• Problem details
Reproduce the text of the records without any change, starting with the very first line and going on through the line with "urilor conform conditiilor noastre.", both ends included.

• Extracted entries
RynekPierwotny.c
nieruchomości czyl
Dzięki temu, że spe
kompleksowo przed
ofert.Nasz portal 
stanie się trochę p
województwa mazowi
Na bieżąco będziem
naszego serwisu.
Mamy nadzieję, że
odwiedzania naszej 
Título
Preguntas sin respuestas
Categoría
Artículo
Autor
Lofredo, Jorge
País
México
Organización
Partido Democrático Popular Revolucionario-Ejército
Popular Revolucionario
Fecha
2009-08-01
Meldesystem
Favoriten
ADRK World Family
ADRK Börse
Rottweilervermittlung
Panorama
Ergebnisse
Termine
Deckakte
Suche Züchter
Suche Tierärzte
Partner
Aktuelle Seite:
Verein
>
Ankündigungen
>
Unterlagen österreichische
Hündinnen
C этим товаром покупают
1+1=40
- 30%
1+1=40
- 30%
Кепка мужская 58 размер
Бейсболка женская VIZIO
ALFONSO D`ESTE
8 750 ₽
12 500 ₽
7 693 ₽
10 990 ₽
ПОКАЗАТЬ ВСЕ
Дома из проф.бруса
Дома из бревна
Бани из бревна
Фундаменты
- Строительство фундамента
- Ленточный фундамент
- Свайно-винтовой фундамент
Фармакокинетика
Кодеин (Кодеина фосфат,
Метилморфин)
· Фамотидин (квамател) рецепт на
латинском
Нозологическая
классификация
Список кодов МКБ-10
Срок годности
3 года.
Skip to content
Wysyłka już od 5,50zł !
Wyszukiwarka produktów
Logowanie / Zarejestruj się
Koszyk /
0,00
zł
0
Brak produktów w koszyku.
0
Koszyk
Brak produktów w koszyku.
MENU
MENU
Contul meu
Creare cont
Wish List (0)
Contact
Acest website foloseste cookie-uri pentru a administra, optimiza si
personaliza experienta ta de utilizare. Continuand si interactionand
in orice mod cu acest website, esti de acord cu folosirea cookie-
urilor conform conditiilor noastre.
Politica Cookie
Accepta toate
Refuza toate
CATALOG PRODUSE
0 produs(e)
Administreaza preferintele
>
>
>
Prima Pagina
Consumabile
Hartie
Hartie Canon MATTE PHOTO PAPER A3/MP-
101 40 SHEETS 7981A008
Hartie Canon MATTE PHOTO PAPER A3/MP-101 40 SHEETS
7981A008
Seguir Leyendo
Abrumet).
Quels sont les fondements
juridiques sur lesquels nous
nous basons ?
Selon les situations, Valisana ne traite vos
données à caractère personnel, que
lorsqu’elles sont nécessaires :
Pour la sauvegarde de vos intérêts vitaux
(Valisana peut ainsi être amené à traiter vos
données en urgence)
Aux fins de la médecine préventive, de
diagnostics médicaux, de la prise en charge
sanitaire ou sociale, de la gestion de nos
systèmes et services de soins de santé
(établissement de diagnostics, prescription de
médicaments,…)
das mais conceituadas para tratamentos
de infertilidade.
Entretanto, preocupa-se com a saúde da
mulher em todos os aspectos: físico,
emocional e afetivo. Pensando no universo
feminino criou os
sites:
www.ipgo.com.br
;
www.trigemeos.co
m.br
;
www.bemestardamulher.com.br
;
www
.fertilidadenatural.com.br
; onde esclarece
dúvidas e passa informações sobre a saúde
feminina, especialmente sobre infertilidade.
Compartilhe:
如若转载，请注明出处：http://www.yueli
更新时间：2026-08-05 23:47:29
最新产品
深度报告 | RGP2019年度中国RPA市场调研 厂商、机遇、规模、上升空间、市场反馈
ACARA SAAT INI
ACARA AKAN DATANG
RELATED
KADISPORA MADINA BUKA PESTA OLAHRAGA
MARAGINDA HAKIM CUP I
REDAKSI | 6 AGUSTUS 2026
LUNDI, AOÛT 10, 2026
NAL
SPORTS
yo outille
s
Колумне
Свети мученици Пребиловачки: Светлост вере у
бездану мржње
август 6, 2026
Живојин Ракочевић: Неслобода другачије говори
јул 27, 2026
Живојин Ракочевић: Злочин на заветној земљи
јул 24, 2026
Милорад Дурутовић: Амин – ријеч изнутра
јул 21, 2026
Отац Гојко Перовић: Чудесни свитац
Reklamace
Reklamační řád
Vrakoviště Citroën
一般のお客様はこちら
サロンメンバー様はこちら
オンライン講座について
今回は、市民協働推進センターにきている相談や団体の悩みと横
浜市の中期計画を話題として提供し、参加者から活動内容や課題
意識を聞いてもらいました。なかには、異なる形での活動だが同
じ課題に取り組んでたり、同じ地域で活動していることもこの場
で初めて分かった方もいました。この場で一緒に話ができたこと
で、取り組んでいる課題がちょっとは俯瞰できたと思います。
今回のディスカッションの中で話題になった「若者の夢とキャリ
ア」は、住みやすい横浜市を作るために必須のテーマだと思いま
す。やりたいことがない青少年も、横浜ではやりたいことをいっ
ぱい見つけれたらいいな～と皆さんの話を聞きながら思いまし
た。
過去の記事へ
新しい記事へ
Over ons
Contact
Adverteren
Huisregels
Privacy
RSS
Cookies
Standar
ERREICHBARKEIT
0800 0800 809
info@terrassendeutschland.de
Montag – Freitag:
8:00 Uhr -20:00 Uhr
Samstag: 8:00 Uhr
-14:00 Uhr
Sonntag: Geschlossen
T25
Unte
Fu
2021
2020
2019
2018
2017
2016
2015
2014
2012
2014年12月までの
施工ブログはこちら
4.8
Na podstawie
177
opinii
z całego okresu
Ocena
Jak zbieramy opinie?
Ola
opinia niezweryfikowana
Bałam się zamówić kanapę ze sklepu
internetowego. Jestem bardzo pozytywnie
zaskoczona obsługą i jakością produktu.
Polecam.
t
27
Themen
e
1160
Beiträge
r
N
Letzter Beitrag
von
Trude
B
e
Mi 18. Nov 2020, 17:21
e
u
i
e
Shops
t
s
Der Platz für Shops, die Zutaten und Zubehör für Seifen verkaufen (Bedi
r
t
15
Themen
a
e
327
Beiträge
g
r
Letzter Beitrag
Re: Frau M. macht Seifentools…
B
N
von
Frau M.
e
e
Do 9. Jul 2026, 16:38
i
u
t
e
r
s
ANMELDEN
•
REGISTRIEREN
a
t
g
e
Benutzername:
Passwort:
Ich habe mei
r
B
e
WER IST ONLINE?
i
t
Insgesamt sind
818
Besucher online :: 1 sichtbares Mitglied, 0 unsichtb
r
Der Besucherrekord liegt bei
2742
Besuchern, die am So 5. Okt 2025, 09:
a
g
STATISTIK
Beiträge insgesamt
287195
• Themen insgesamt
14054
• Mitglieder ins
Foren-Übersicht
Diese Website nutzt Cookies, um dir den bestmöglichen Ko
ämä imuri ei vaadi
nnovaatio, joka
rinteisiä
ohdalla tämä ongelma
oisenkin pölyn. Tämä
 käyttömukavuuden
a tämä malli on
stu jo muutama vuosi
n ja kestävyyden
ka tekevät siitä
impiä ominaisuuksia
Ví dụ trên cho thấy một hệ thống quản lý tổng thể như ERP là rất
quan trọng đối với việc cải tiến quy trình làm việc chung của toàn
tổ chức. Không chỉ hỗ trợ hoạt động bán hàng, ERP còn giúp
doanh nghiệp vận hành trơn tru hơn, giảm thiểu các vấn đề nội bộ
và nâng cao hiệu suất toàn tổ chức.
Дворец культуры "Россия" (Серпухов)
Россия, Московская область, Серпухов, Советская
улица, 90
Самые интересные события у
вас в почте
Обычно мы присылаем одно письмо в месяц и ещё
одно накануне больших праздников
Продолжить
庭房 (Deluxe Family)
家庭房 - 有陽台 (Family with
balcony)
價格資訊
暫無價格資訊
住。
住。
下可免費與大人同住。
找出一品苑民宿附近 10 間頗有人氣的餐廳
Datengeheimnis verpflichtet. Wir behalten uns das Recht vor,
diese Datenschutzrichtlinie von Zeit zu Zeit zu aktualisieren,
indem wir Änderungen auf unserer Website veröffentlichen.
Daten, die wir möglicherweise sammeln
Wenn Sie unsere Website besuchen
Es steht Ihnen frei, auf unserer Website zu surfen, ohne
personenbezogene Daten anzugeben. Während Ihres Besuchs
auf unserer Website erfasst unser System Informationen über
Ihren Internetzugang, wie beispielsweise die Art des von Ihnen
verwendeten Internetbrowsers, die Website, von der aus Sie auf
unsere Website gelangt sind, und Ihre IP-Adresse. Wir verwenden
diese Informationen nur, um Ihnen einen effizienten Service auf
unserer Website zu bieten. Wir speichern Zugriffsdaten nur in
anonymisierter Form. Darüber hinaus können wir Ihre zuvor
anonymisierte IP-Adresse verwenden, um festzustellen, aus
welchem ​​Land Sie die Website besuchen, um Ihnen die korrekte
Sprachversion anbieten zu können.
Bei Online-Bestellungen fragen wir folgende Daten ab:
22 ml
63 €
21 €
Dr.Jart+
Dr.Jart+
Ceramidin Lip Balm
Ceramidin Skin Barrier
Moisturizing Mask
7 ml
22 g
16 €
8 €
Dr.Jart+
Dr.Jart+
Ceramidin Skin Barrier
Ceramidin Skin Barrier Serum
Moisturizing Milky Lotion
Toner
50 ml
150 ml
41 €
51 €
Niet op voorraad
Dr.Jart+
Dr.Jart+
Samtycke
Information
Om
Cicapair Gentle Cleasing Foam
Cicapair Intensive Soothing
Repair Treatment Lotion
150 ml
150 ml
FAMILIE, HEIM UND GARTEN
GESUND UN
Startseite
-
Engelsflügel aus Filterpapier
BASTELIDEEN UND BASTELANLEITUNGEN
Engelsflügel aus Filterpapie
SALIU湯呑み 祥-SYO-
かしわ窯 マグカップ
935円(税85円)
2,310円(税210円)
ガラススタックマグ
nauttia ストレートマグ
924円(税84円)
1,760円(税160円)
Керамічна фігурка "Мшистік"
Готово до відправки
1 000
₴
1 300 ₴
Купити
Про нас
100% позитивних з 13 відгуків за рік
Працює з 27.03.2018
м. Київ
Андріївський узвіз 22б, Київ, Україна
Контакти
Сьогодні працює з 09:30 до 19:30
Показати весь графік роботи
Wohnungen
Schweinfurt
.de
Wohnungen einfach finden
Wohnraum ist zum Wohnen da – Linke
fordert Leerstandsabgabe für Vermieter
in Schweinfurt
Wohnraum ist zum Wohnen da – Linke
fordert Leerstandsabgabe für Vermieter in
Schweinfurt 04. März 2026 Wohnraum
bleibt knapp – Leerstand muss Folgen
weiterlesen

• Task result
RynekPierwotny.c
nieruchomości czyl
Dzięki temu, że spe
kompleksowo przed
ofert.Nasz portal 
stanie się trochę p
województwa mazowi
Na bieżąco będziem
naszego serwisu.
Mamy nadzieję, że
odwiedzania naszej 
Título
Preguntas sin respuestas
Categoría
Artículo
Autor
Lofredo, Jorge
País
México
Organización
Partido Democrático Popular Revolucionario-Ejército
Popular Revolucionario
Fecha
2009-08-01
Meldesystem
Favoriten
ADRK World Family
ADRK Börse
Rottweilervermittlung
Panorama
Ergebnisse
Termine
Deckakte
Suche Züchter
Suche Tierärzte
Partner
Aktuelle Seite:
Verein
>
Ankündigungen
>
Unterlagen österreichische
Hündinnen
C этим товаром покупают
1+1=40
- 30%
1+1=40
- 30%
Кепка мужская 58 размер
Бейсболка женская VIZIO
ALFONSO D`ESTE
8 750 ₽
12 500 ₽
7 693 ₽
10 990 ₽
ПОКАЗАТЬ ВСЕ
Дома из проф.бруса
Дома из бревна
Бани из бревна
Фундаменты
- Строительство фундамента
- Ленточный фундамент
- Свайно-винтовой фундамент
Фармакокинетика
Кодеин (Кодеина фосфат,
Метилморфин)
· Фамотидин (квамател) рецепт на
латинском
Нозологическая
классификация
Список кодов МКБ-10
Срок годности
3 года.
Skip to content
Wysyłka już od 5,50zł !
Wyszukiwarka produktów
Logowanie / Zarejestruj się
Koszyk /
0,00
zł
0
Brak produktów w koszyku.
0
Koszyk
Brak produktów w koszyku.
MENU
MENU
Contul meu
Creare cont
Wish List (0)
Contact
Acest website foloseste cookie-uri pentru a administra, optimiza si
personaliza experienta ta de utilizare. Continuand si interactionand
in orice mod cu acest website, esti de acord cu folosirea cookie-
urilor conform conditiilor noastre.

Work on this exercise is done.